Da mesma forma, está em curso uma tentativa de repactuação do novo governo Lula com o “Centrão” e outros setores de direita que não fizeram parte da coligação eleitoral de Lula, como o PSD de Kassab (que bancou a candidatura de Tarcísio em São Paulo) ou o União Brasil (fusão do DEM com o PSL, ex-partido de Bolsonaro).
Há até quem chega ao cúmulo de defender um acordo para manter o bolsonarista Arthur Lira na presidência da Câmara sob o disfarce de não intervenção do Executivo na eleição da mesa da Câmara.
É verdade que o futuro governo Lula não tem uma maioria de esquerda no Congresso Nacional. Mas a resposta a esse cenário não pode ser a mera repetição dos métodos utilizados em governos anteriores do PT – o toma lá dá cá com o Congresso e a renúncia a adotar políticas de transformações profundas.
O papel da direita neoliberal no interior da coligação eleitoral de Lula e de novos setores de direita que agora se aproximam do novo governo é pressionar cada vez mais para que Lula abra mão de qualquer vestígio de políticas de mudança efetiva.
Não tenhamos ilusões, essa direita neoliberal no governo não ajuda na governabilidade e na pacificação do país. Se sua política vigorar o que nos espera é mais crise e caos social. Nesse contexto, veremos um espaço para a recuperação do bolsonarismo como oposição de direita.
Isso fica ainda mais evidente se tomarmos em conta que as condições econômicas, políticas e sociais para um novo governo do PT serão muito mais difíceis do que foram de 2003 a 2016 e a margem de manobra será muito menor.
O espectro de uma nova recessão mundial, incluindo a desaceleração chinesa que afetará as exportações brasileiras, o aprofundamento da nova “guerra fria” entre EUA e China, as turbulências e instabilidade da nova ordem internacional, tudo isso afetará diretamente o Brasil. Junte-se a isso um cenário interno de crise econômica e social, polarização política e conflito permanente, com uma extrema-direita enraizada na sociedade.
A velha prática e retórica sobre conciliação de classes e repactuação nacional utilizados no passado terão muito menos efeito dessa vez.
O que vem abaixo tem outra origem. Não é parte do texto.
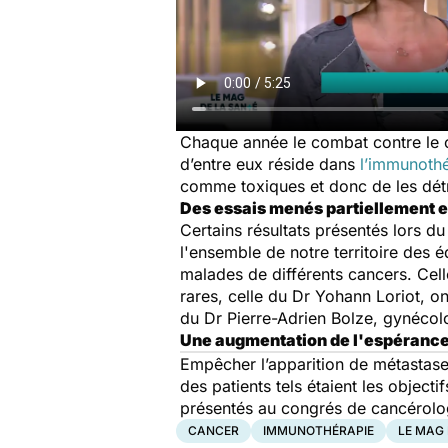
Chaque année le combat contre le c
d’entre eux réside dans
l’immunoth
comme toxiques et donc de les détr
Des essais menés partiellement 
Certains résultats présentés lors 
l'ensemble de notre territoire des 
malades de différents cancers. Cell
rares, celle du Dr Yohann Loriot, o
du Dr Pierre-Adrien Bolze, gynécol
Une augmentation de l'espérance
Empêcher l’apparition de métastases
des patients tels étaient les object
présentés au congrés de cancérolo
CANCER
IMMUNOTHÉRAPIE
LE MAG 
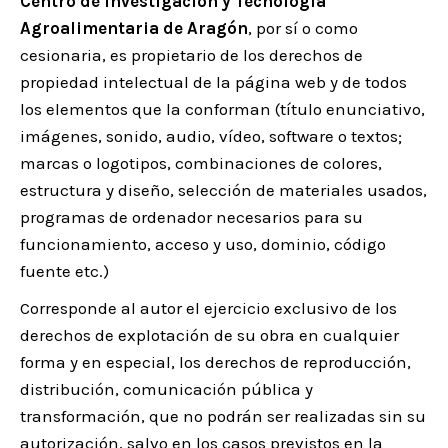
Centro de Investigación y Tecnología
Agroalimentaria de Aragón
, por sí o como
cesionaria, es propietario de los derechos de
propiedad intelectual de la página web y de todos
los elementos que la conforman (título enunciativo,
imágenes, sonido, audio, vídeo, software o textos;
marcas o logotipos, combinaciones de colores,
estructura y diseño, selección de materiales usados,
programas de ordenador necesarios para su
funcionamiento, acceso y uso, dominio, código
fuente etc.)
Corresponde al autor el ejercicio exclusivo de los
derechos de explotación de su obra en cualquier
forma y en especial, los derechos de reproducción,
distribución, comunicación pública y
transformación, que no podrán ser realizadas sin su
autorización, salvo en los casos previstos en la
O papel da esquerda socialista e dos movimentos sociais
Nesse cenário, o papel da esquerda socialista e dos movimentos sociais combativos é o de não desistir de apostar no caminho da organização de base e da luta por nossas reivindicações em nome de uma colaboração com o novo governo.
Somente a luta direta e independente de trabalhadores e dos movimentos de mulheres, negros e negras, povos originários, população LGBT+ e todos os setores oprimidos, poderá extrair conquistas do novo governo. Qualquer trégua nesse momento só favorece os setores mais à direita dentro do governo Lula e no Congresso.
Por isso é fundamental que se construa um polo político e social da esquerda socialista, independente do governo, capaz de impulsionar as lutas e defender uma alternativa da classe trabalhadora e dos oprimidos com uma perspectiva socialista.
Esse campo da esquerda socialista deve reunir os setores mais combativos, classistas e socialistas do movimento sindical, estudantil, popular, indígena e do movimento negro, de mulheres e LGBT+. Deve promover a unidade entre os setores da esquerda do PSOL que defendem a independência em relação ao governo e setores da esquerda de fora do PSOL, como PSTU, PCB, UP e outros.
Um polo de esquerda e socialista como esse deve exigir de imediato a punição de Bolsonaro e seus cúmplices pelos crimes cometidos e deve lutar para barra qualquer aventura golpista. Junto com isso, devemos levantar com firmeza a defesa da revogação imediata do teto de gastos e das contrarreformas trabalhista e da previdência. Não podemos aceitar menos que isso.
Nessa luta, deveremos também levantar um programa anticapitalista e socialista, baseado na luta dos trabalhadores, como alternativa à conciliação de classes do governo Lula e como instrumento na luta contra a extrema-direita e a direita tradicional.